Domestic team information
- 1899–1906: Berkshire
- 1886: Cambridge University

Career statistics
| Competition | First-class |
| Matches | 1 |
| Runs scored | 20 |
| Batting average | 10.00 |
| 100s/50s | 0/0 |
| Top score | 20 |
| Balls bowled | 8 |
| Wickets | 0 |
| Bowling average | – |
| 5 wickets in innings | 0 |
| 10 wickets in match | 0 |
| Best bowling | – |
| Catches/stumpings | 1/– |
- Source: Cricinfo, 7 October 2012

= Henry Hutson =

English cricketer

Henry Wolseley Hutson (26 July 1866 – 25 March 1916) was an English cricketer. He was born at Georgetown in British Guiana.

Hutson was the second son of Henry Hutson, MD, and his wife Cecil Lewis Pauline, daughter of William Bertie Wolseley, government secretary at Demerara; William was a grandson of Sir William Wolseley, 6th Baronet.

While undertaking studies at Jesus College, Cambridge, Hutson made a single first-class appearance for Cambridge University against CI Thornton's XI at Fenner's in 1886. In a match which Cambridge University won by 108 runs, Hutson was dismissed for a duck by Jack Crossland in Cambridge University's first-innings, while in their second-innings he was dismissed for 20 runs by Percy de Paravicini. Hutson later played minor counties cricket for Berkshire, making his debut for the county in the 1899 Minor Counties Championship against Northamptonshire. He made twenty further appearances for Berkshire, the last of which came against Devon in the 1906 Minor Counties Championship.

Hutson was commissioned an officer in the 3rd (Militia) Battalion, the King's (Liverpool Regiment). He was promoted to captain on 13 February 1900, and saw active service in South Africa during the Second Boer War, where he was Assistant Provost Marshal. Following the end of the war, Hutson left Cape Town for England on the SS Simla in July 1902.

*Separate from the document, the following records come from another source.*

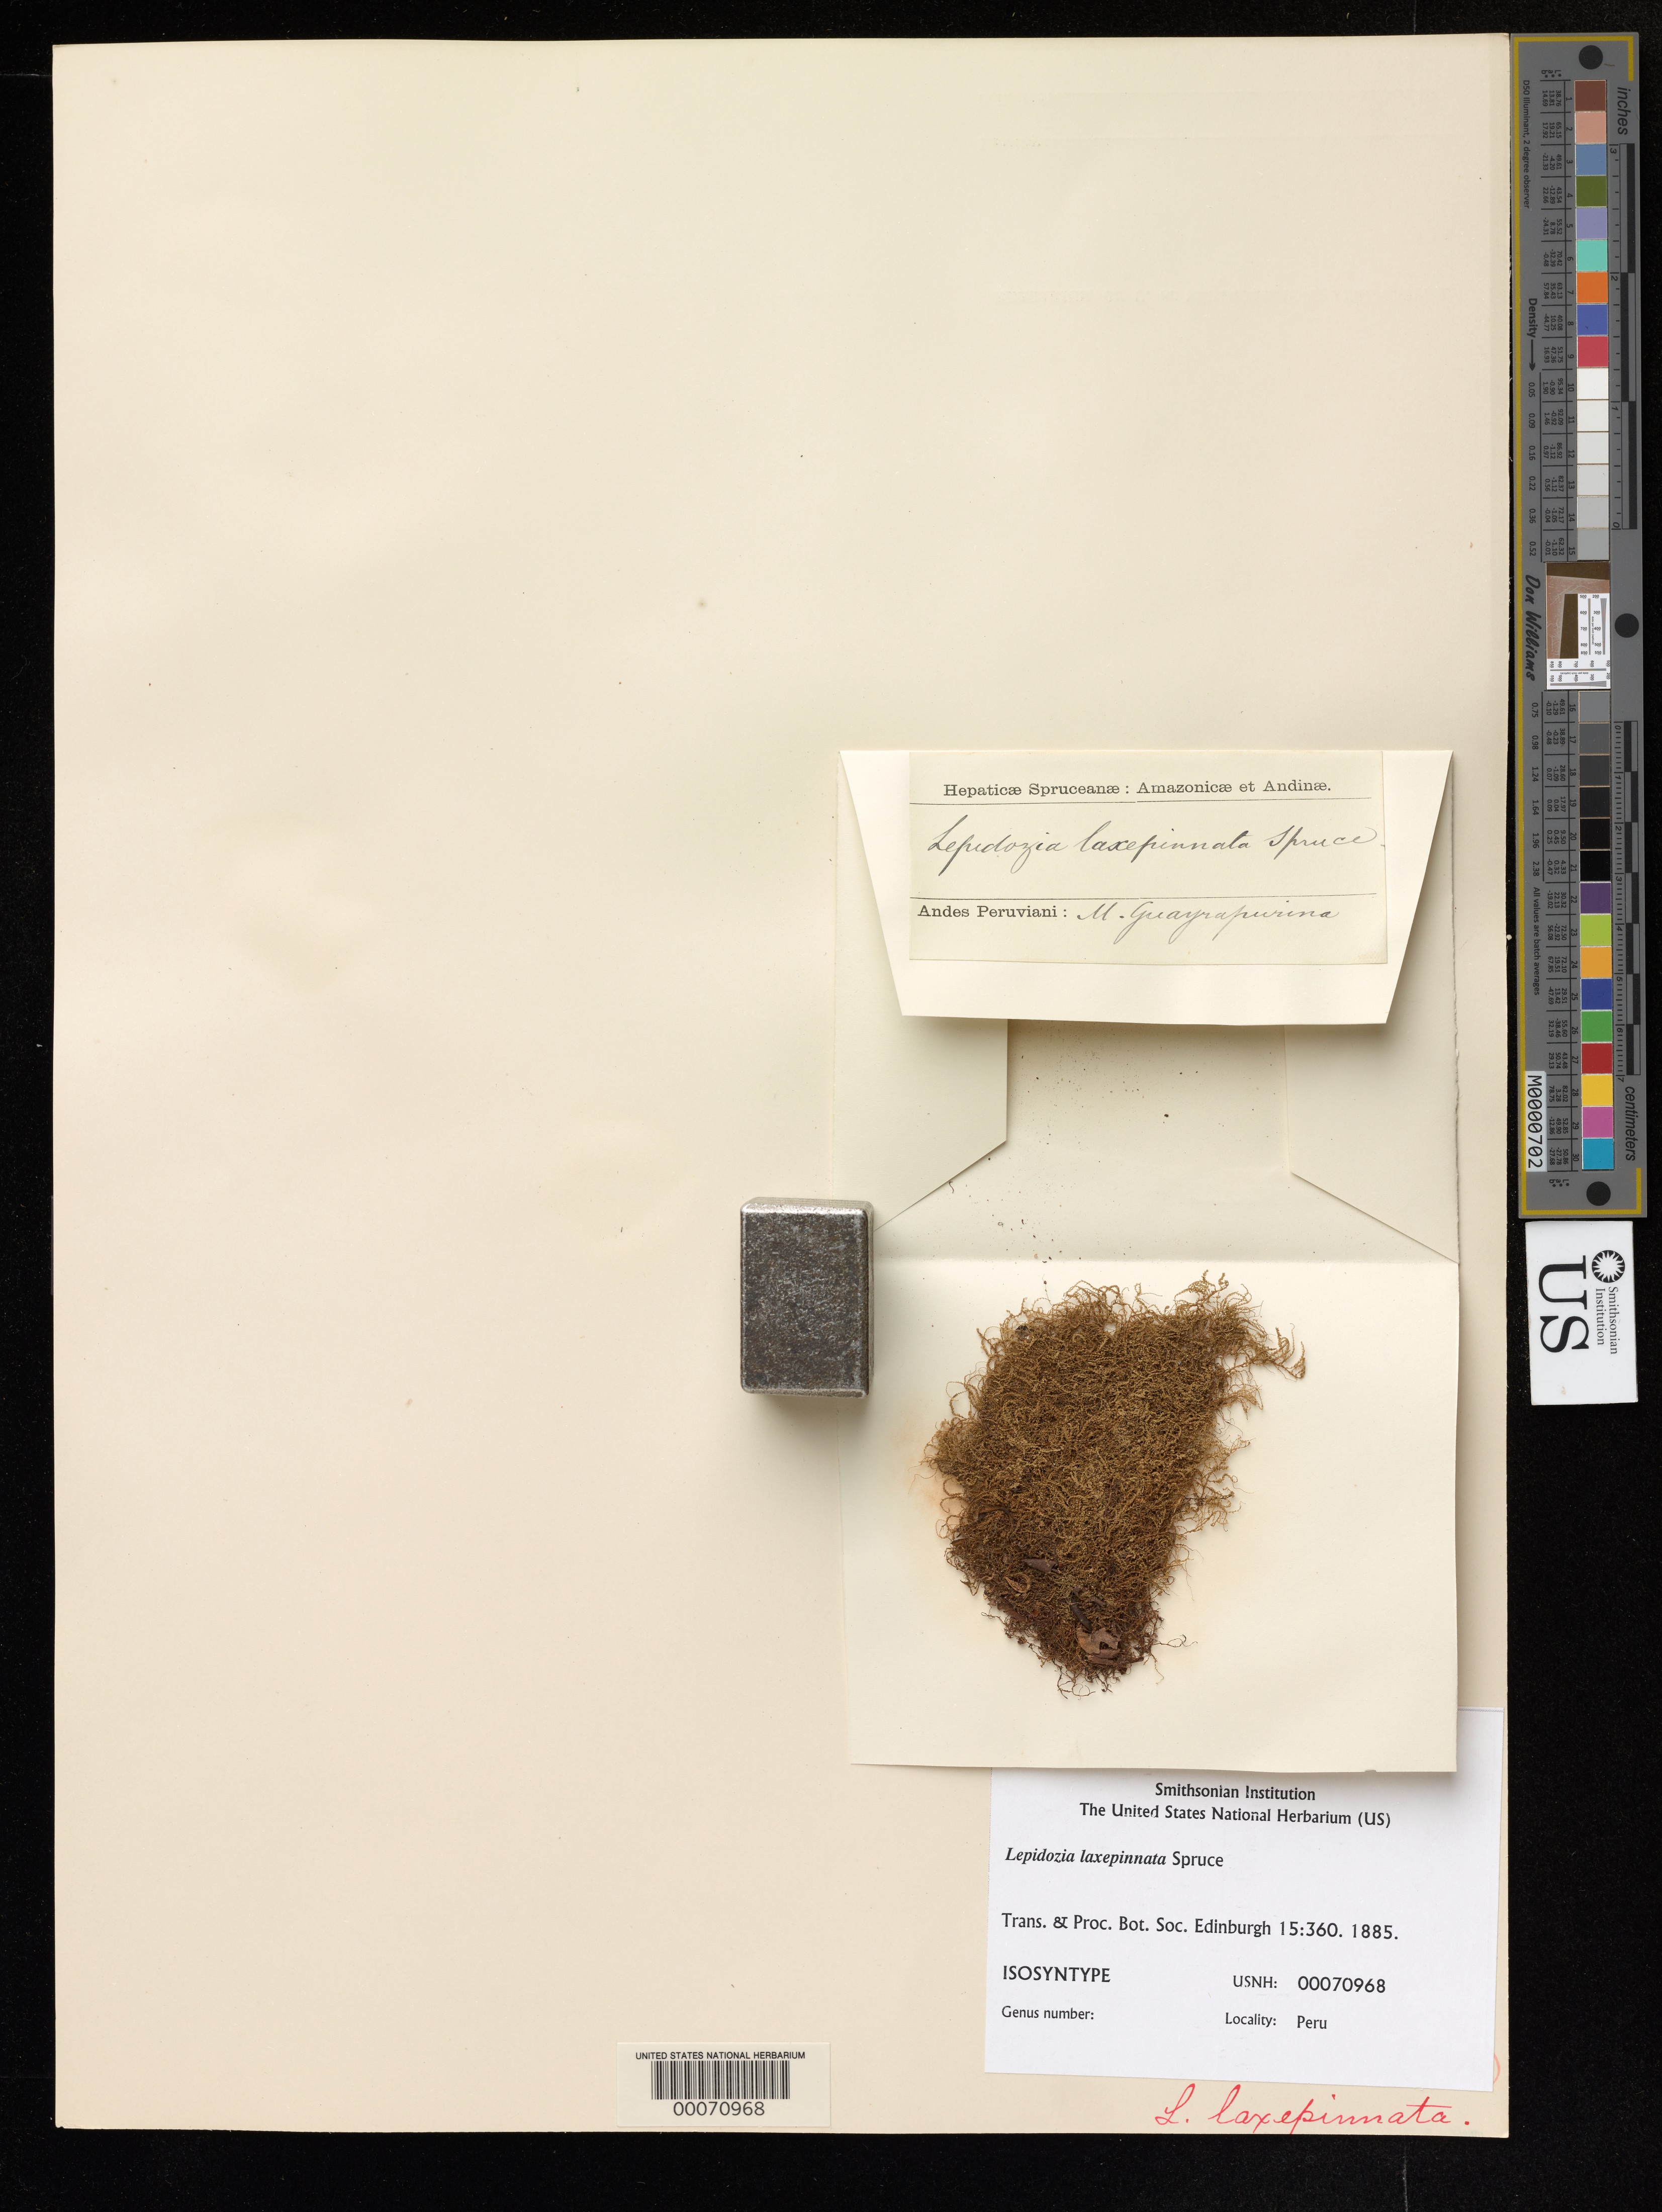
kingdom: Plantae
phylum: Marchantiophyta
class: Jungermanniopsida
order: Jungermanniales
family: Lepidoziaceae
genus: Lepidozia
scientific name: Lepidozia laxepinnata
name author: Spruce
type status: Isosyntype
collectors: R. Spruce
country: Peru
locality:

He also worked in the brewing business. Having married and had a son, Major-General Henry Porter Wolseley Hutson (1893-1991), CB, DSO, OBE, MC, of the Royal Engineers, Hutson died at Wimbledon, Surrey, on 25 March 1916. His sister Eliza was the mother of the actor Carleton Hobbs, known for playing Sherlock Holmes on radio.